* Try it:
Could you copy each line of the entries that contains "Flammen"?

* Extracted records:
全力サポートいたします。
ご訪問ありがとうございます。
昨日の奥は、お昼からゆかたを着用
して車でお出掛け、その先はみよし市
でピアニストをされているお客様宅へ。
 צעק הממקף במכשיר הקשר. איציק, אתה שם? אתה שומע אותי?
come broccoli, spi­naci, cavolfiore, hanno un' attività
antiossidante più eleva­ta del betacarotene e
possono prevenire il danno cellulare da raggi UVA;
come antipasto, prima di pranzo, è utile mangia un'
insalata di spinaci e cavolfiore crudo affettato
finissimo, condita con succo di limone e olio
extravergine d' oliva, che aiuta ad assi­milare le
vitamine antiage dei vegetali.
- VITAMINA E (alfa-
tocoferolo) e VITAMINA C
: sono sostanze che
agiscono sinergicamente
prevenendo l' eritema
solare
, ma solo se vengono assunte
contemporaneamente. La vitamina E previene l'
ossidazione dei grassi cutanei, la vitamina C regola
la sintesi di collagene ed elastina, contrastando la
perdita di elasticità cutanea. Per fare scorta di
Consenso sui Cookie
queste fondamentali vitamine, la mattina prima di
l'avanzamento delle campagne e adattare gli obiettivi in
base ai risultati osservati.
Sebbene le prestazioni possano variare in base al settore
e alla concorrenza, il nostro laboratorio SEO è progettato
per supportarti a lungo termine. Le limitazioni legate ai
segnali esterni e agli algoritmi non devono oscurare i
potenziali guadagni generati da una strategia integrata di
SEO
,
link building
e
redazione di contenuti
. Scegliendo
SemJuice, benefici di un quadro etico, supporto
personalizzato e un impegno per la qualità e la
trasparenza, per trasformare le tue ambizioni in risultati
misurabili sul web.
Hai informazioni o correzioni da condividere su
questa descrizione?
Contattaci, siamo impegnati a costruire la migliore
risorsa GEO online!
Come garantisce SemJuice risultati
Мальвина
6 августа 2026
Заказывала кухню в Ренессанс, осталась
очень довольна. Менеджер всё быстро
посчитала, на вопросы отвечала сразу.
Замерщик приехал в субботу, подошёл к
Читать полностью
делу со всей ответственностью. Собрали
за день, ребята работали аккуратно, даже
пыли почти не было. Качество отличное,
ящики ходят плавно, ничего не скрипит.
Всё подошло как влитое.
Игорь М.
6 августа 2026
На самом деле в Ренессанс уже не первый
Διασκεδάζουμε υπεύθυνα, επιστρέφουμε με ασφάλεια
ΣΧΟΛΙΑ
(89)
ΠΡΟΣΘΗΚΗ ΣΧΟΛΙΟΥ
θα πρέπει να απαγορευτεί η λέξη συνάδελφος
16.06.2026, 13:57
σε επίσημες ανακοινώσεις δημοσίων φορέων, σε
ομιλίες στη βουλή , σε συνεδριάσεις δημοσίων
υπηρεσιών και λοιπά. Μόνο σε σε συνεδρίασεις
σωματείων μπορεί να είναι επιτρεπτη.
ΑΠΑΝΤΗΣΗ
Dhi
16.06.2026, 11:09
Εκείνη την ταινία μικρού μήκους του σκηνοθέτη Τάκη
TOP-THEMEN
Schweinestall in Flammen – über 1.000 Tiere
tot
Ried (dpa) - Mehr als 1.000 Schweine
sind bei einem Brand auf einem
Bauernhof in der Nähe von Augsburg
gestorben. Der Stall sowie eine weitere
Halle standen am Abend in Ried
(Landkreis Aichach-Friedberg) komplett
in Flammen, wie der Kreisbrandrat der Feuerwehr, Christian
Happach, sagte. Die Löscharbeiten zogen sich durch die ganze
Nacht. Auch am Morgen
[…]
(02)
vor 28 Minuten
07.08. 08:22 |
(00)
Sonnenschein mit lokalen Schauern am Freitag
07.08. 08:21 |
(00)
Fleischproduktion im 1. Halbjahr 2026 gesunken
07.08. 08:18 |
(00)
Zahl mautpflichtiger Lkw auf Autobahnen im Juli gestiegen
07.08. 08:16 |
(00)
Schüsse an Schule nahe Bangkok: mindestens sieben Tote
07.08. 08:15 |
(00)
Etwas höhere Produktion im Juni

* Exercise solution:
Schweinestall in Flammen – über 1.000 Tiere
in Flammen, wie der Kreisbrandrat der Feuerwehr, Christian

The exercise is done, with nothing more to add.